PASSAGE
-- BEGIN --

Friday, July 18, 2014

Creating curves when sewing with french curves

Welcome to another little adventure in sewing land , I wanted to share with you a nifty little find, I found in our local recycling shop , not another one I hear you say !
I actually do pop into the recycling shop once a week if I can and I usually find something that I need / want, sometimes it is a combination of the two , like this week, have I kept you in suspense long enough ? This week it was tadaaaaa

French Curves for sewing
French Curves

French curves, now these as you can see from the photograph are the plastic type not the croissant type. These nifty plastic curves were brand new in the packet and I bought them for a princely sum of 20 pence .
That is all well and good I here you say, but what does it do ? I can tell you now it is doing it now, being all curvy. French curves are also known as dressmakers curves and draftsmen curves and probably have a 100 other names but those are the ones I have heard of .

French curves are just pieces of in this case plastic with a series of curves that can be used for drawing curves on drawings, sewing patterns and cutting fabrics etc.

-- END --

EXERCISE REQUIREMENTS
Resume the blog post about sewing with French curves, starting right after its final sentence.

RAW DATA
-- BEGIN --

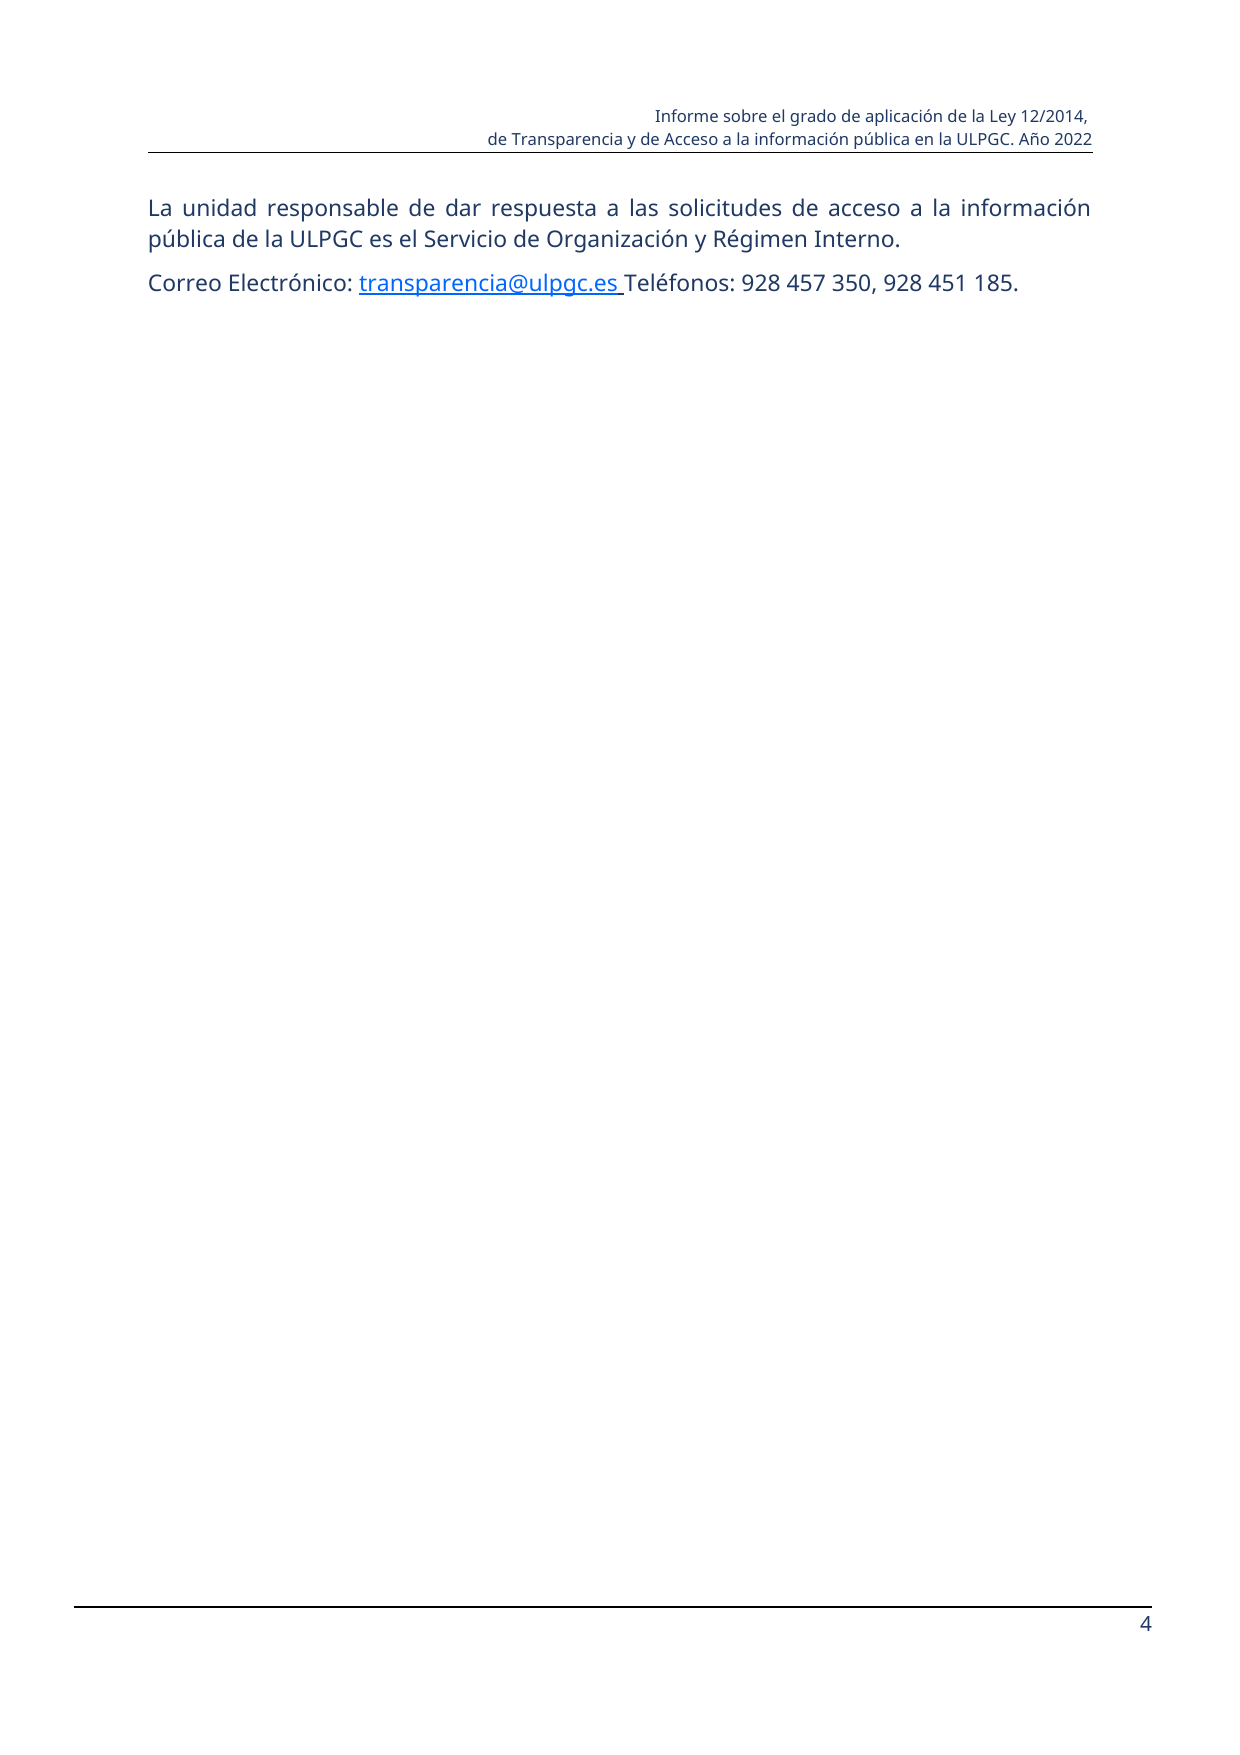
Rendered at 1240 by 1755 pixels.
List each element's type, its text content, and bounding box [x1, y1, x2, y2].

-- END --

ANSWER TO THIS TASK
I became in dire need of these little curves today when I discovered that I have lost the A line dress pattern that I had created for my daughter, since my daughter had already spotted the mermaid fabric to be upcycled there was nothing for it but to draw up a new pattern.

Luckily I found the dress I had made from the pattern, folded the dress in half lengthways , drew around it and added a seam allowance to create a new pattern.

Although I was not over the moon with the curve of the neckline or the curve of the sleeves from the tracing , so in came my french curves.

Using a french curve to draft an armhole

You can see from the photograph above I used the curve to create a nice evenly curved  armhole on the dress pattern , I just picked the curve that looked most suitable and lined it up and drew along the curve and cut the pattern. There was nothing technical to it just picked the curve that gave me the shape I wanted.

I also used a curve for the neck line , you can see from the photograph below

Using a french curve to create a neckline

Again nothing technical just use the curve that best suits your purpose . There may be a really technical way to go about drawing curves on sewing patterns when manually creating a pattern but this is the best way I have found.
If you don't have French curves , you can use objects that you have in the house, plates , cups, glasses , bowls , I admit to having used a dinner plate before and it did a fine job of creating a curve.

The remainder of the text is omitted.